**Exercise description**
The answer must be every line of the records in which the string "linejoin" appears.

**Working data**
::::
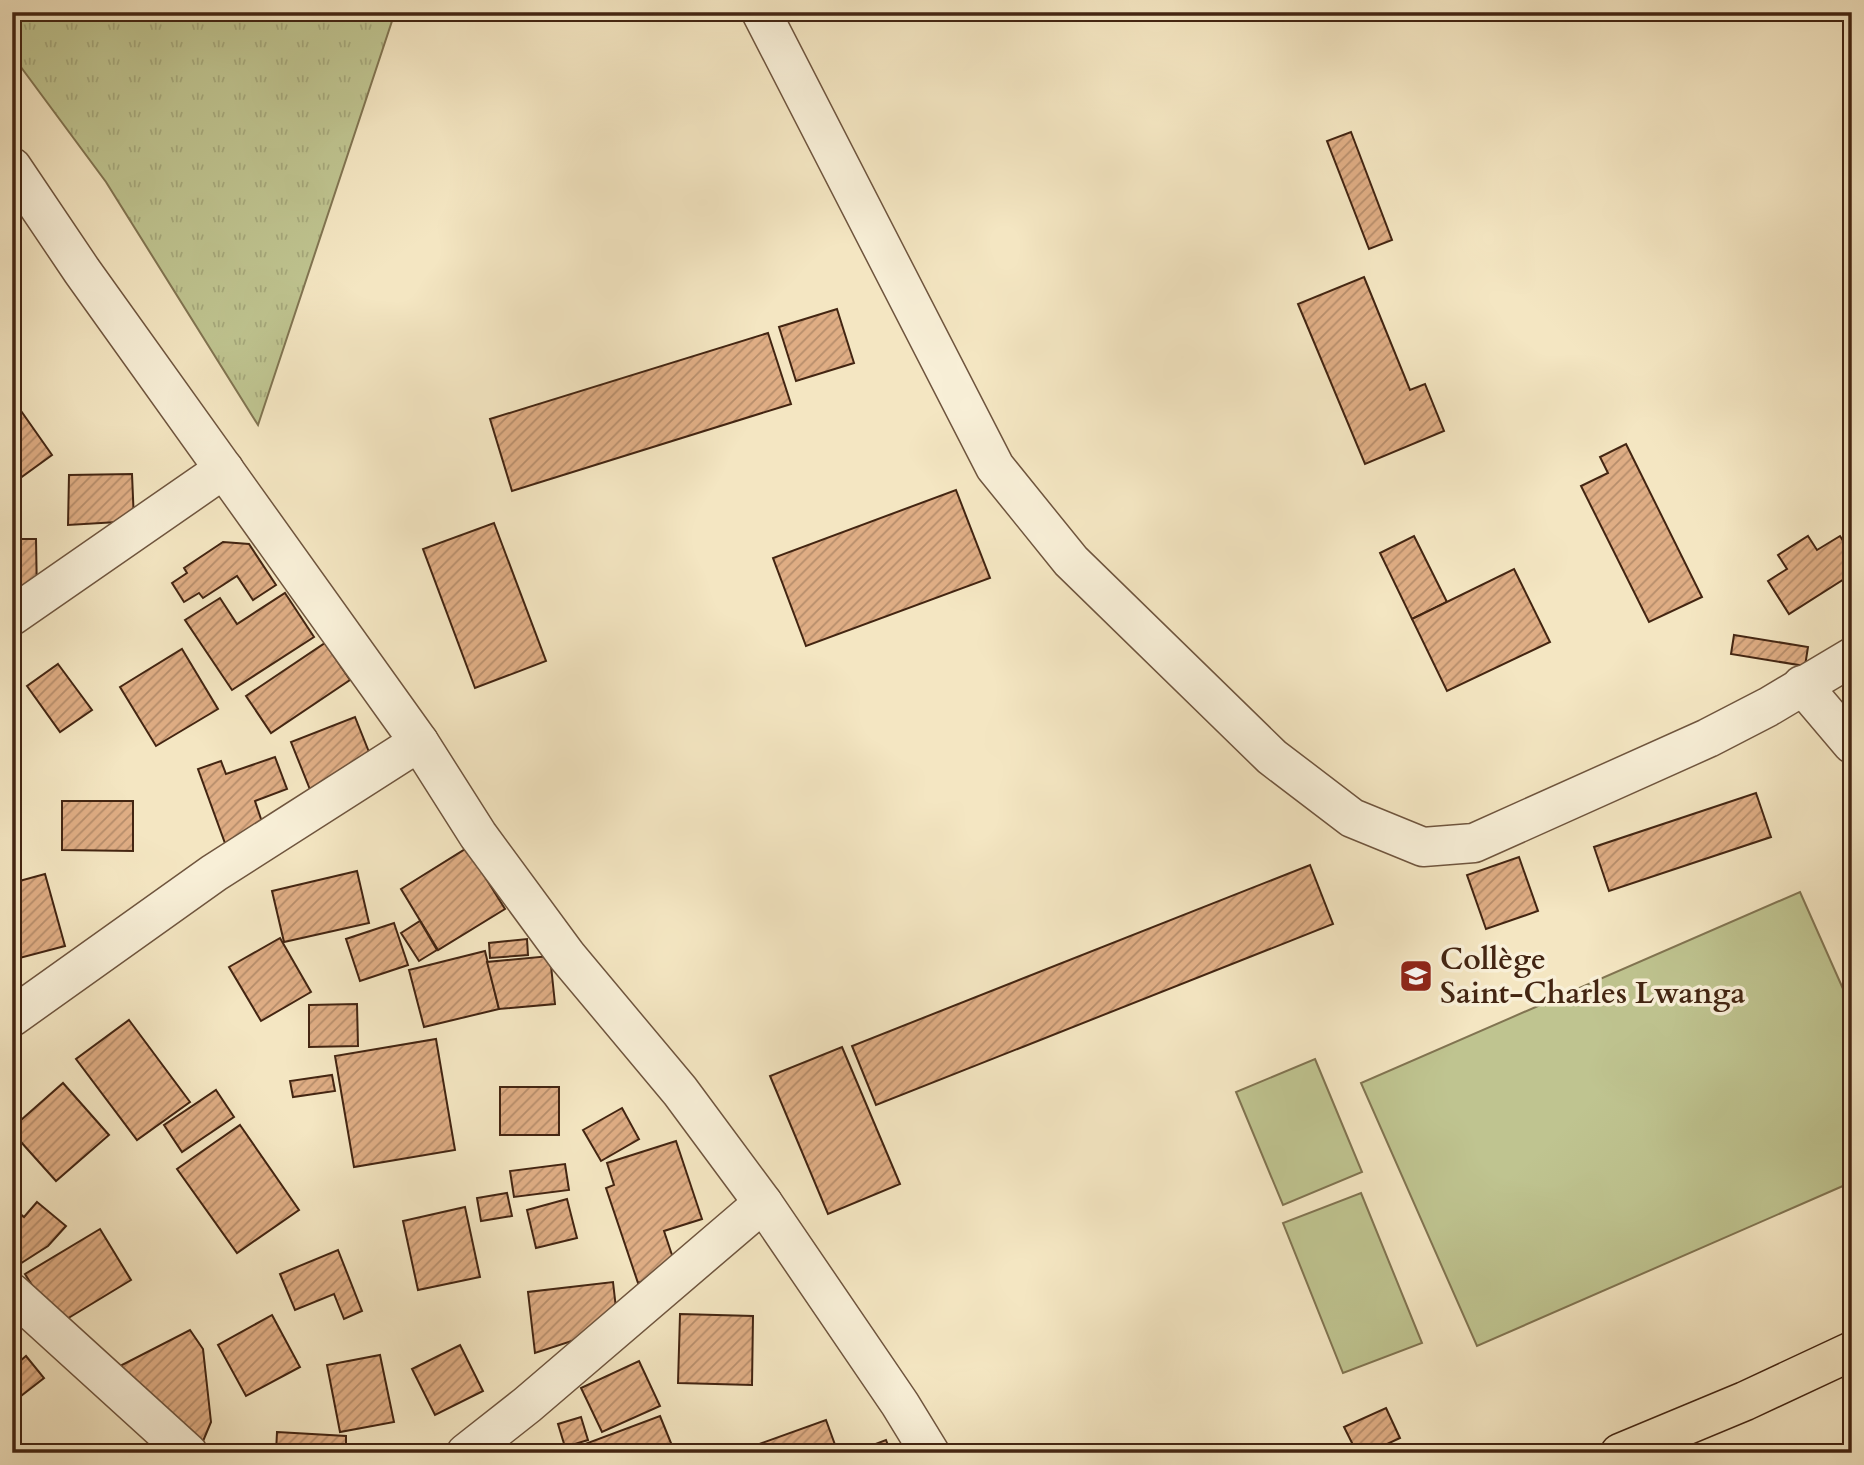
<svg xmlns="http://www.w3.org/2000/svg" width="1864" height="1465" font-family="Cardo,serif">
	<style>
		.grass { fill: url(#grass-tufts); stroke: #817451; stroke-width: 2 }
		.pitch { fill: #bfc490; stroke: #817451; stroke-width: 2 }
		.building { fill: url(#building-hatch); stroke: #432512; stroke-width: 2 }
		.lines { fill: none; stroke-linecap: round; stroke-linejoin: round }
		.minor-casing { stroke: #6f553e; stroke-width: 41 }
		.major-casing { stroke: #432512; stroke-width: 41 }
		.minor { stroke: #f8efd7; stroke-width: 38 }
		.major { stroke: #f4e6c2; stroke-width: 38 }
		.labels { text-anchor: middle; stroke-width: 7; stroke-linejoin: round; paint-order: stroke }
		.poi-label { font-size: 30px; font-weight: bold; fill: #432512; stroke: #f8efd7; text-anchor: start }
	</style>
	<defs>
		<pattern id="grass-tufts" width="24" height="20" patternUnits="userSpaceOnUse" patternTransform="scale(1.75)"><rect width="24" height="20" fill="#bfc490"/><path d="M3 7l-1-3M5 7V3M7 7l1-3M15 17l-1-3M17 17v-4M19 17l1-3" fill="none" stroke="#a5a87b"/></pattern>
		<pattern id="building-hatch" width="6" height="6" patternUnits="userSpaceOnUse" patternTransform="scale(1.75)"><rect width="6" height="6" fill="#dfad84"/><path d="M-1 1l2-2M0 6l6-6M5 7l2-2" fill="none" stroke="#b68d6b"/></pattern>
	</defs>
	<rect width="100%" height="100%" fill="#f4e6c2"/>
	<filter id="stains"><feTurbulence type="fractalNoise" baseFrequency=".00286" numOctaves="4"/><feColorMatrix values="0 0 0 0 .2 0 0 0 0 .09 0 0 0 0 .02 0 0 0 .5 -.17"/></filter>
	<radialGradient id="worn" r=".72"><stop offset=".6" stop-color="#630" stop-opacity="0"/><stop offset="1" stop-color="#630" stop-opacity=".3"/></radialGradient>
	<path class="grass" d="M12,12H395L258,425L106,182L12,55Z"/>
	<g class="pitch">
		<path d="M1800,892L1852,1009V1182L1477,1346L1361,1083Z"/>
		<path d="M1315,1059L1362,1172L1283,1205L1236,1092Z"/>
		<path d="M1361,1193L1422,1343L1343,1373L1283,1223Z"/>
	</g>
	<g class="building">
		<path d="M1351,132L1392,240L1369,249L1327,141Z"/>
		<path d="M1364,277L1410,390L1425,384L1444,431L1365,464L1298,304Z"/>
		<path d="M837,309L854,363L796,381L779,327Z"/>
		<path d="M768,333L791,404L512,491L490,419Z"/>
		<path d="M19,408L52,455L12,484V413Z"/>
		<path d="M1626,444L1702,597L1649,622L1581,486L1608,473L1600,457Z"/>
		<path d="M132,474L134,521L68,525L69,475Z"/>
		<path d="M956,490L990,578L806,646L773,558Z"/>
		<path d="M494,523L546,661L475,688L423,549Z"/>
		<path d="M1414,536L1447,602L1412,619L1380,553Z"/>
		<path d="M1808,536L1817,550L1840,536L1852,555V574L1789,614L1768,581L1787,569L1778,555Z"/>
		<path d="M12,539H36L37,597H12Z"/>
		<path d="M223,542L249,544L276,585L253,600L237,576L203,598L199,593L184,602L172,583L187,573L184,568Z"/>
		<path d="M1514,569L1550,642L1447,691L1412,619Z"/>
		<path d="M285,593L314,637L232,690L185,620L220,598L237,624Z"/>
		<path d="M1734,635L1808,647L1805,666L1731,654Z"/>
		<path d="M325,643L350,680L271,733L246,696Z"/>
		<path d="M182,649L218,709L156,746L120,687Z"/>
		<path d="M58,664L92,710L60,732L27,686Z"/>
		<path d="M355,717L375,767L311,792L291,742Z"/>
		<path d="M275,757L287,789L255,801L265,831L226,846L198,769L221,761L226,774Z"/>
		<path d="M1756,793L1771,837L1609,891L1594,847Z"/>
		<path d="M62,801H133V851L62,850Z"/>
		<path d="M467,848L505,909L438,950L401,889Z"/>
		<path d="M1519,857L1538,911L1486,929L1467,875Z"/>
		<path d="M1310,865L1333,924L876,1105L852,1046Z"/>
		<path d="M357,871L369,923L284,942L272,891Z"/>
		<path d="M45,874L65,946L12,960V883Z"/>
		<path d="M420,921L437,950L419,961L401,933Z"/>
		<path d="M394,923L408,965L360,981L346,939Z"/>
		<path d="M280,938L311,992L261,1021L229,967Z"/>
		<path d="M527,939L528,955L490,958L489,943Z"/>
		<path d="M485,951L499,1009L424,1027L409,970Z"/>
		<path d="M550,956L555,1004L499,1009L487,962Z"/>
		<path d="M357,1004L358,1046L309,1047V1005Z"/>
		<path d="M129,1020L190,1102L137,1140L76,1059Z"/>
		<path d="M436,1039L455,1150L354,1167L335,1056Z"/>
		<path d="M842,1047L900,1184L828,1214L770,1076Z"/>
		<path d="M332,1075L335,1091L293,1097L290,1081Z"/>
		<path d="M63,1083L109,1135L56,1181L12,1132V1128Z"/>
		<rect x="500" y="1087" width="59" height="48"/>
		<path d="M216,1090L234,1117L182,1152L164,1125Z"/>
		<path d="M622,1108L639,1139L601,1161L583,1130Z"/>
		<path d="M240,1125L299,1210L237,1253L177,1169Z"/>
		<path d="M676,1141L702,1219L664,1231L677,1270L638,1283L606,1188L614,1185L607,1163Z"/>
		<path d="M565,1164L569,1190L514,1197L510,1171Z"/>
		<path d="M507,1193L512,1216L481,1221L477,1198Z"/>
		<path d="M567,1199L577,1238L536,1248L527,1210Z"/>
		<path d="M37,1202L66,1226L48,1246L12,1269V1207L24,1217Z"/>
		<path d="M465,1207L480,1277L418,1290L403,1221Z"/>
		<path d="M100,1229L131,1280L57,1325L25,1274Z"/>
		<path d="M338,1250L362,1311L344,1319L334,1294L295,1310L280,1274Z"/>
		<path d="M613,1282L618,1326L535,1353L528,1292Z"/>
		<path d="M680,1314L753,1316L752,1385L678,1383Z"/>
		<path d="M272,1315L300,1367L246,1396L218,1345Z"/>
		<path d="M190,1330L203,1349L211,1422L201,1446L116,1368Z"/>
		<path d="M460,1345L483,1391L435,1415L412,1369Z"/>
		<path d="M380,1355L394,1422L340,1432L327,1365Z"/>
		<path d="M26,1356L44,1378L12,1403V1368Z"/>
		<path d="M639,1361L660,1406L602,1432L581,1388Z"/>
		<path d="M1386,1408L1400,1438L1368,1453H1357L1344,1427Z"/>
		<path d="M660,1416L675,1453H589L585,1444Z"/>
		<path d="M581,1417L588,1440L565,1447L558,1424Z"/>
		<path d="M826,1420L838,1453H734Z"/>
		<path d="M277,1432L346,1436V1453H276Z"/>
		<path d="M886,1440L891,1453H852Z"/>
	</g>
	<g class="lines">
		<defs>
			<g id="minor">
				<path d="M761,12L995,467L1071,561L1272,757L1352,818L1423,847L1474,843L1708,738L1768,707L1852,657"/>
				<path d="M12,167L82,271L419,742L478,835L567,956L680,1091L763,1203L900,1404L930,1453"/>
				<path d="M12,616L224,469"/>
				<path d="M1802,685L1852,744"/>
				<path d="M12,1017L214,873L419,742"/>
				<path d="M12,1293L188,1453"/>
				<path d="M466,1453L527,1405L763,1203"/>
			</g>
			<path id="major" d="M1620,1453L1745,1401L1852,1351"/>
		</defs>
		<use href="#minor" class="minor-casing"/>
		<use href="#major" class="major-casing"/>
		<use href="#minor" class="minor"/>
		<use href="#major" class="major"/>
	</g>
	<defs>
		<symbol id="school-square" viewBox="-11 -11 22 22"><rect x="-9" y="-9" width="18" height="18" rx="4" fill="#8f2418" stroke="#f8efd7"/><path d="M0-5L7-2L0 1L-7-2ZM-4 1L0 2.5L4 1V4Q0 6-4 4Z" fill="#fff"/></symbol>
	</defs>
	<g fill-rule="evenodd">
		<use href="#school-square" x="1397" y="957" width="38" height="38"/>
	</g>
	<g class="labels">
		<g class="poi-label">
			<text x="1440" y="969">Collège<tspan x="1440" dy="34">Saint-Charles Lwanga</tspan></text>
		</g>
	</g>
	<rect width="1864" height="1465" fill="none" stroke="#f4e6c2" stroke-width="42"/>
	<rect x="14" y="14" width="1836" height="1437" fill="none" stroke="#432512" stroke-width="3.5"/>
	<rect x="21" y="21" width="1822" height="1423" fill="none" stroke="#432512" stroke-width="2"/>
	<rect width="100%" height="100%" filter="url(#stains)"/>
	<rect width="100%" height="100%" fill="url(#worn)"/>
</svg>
::::
**Written reply**
		.lines { fill: none; stroke-linecap: round; stroke-linejoin: round }
		.labels { text-anchor: middle; stroke-width: 7; stroke-linejoin: round; paint-order: stroke }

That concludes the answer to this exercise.